LONDON — Britain took a crucial step on Friday toward making all adults presumed organ donors unless they say otherwise, which would add the country to a growing list of those that have adopted the policy to address a chronic shortage for transplants.
The House of Commons, on a sparsely attended voice vote, gave unanimous approval to send an organ donor bill to committee, where a final version would be created. Though it still could face procedural obstacles, it has the support of a rare alliance of the Conservative government, the leadership of the opposition Labour Party, and the British medical establishment, indicating that chances of passage are good.
“I’ve seldom seen such a unanimous range of support,” said Geoffrey Robinson, the Labour lawmaker who sponsored the bill and who was one of dozens from both major parties who spoke in favor of it on Friday. “This will save lives.”
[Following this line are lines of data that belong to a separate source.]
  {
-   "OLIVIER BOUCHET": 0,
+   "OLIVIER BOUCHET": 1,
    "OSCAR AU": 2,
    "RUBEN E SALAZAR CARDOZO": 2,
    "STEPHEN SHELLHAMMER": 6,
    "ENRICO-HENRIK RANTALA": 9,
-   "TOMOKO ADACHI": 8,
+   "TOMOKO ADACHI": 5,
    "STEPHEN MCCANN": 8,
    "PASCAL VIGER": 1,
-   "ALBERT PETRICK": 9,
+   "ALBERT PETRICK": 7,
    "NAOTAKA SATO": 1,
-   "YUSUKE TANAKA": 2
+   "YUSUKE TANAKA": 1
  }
The change would apply in England. The Scottish Parliament is also considering moving to an opt-out system, while Northern Ireland requires explicit consent. Wales has had presumed consent to organ donation since 2015.
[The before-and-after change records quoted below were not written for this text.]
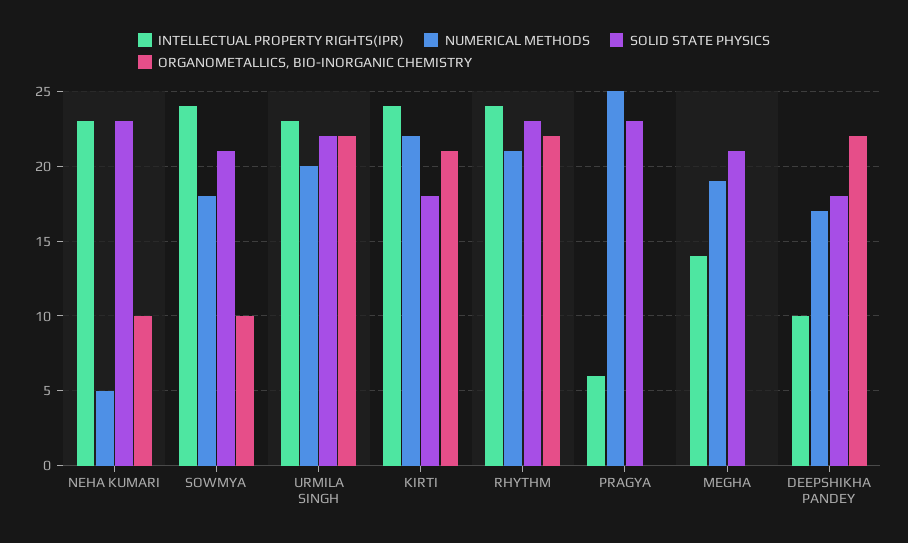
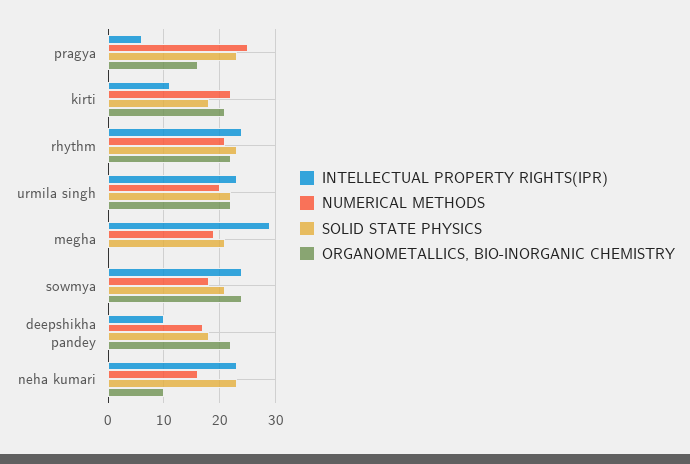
  {
    "INTELLECTUAL PROPERTY RIGHTS(IPR)": {
      "NEHA KUMARI": 23,
      "SOWMYA": 24,
      "URMILA SINGH": 23,
-     "KIRTI": 24,
+     "KIRTI": 10,
      "RHYTHM": 24,
      "PRAGYA": 6,
-     "MEGHA": 14,
+     "MEGHA": 30,
      "DEEPSHIKHA PANDEY": 10
    },
    "NUMERICAL METHODS": {
-     "NEHA KUMARI": 5,
+     "NEHA KUMARI": 15,
      "SOWMYA": 18,
      "URMILA SINGH": 20,
      "KIRTI": 22,
      "RHYTHM": 21,
      "PRAGYA": 25,
      "MEGHA": 19,
      "DEEPSHIKHA PANDEY": 17
    },
    "SOLID STATE PHYSICS": {
      "NEHA KUMARI": 23,
      "SOWMYA": 21,
      "URMILA SINGH": 22,
      "KIRTI": 18,
      "RHYTHM": 23,
      "PRAGYA": 23,
      "MEGHA": 21,
      "DEEPSHIKHA PANDEY": 18
    },
    "ORGANOMETALLICS, BIO-INORGANIC CHEMISTRY": {
      "NEHA KUMARI": 10,
-     "SOWMYA": 10,
+     "SOWMYA": 25,
      "URMILA SINGH": 22,
      "KIRTI": 21,
      "RHYTHM": 22,
-     "PRAGYA": 0,
+     "PRAGYA": 15,
      "MEGHA": 0,
      "DEEPSHIKHA PANDEY": 22
    }
  }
Dozens of countries have “presumed consent” laws, in which people who do not want their organs to be used must take formal steps to opt out of donation. Though some of those rules have been in place for decades, most have been adopted in recent years; an opt-out system took effect in France last year, for example, and the Dutch Parliament approved one this month.
In the United States, to be organ donors, people must fill out forms or join an online registry, or their families must give approval; a few states have considered opt-out bills, but none have adopted them.
Though public opinion surveys show that a vast majority of people in developed countries favor organ donation, far fewer sign up as donors, and thousands of people around the world die every year while waiting for kidneys, hearts, livers, lungs and other tissue to become available.
The European countries with the highest donation rates — Belgium, Portugal and Spain — have longstanding presumed consent laws. But in some countries, like Sweden, such laws have not produced high donation rates.
In 2008, Gordon Brown, then the prime minister, called for a presumed consent law in Britain, a measure that the British Medical Association has supported for years. But the plan was doomed by criticism from a government task force and by some religious leaders — in particular, some Orthodox Jewish authorities took the position that standard organ harvesting practices violated Jewish law, which prohibits desecrating the body.
Since then, surveys have shown rising public sentiment in favor of donation, driven partly by highly publicized cases of people who were forced to wait for organs. With the cooperation of rabbinical authorities, Israel has loosened its restrictions on organ transplants.
Last fall, Prime Minister Theresa May said Parliament should change to an opt-out system, and the government has invited public comment on the issue through March 6.
Several lawmakers from both major parties said on Friday that the success of a new law would depend largely on specifics that had yet to be worked out. Designing the program poorly could backfire, they said, making people distrust the system and increasing the rate of refusals.
Noting Mr. Brown’s experience and the uneven record of the laws in other countries, lawmakers advocated a “soft” system, in which families could refuse donation even if their dead relatives had not opted out. Most countries with opt-out laws have gone that route, but a few, like Austria and Singapore, have “hard” opt outs, in which the family’s wishes can be dismissed.
“There can be no question of the state taking control of organs, and that’s why the ability to opt out is central to this bill, and it has to be made relatively easy,” said Jackie Doyle-Price, a Conservative health minister. “It’s also central to this that the issue of family consent is respected.”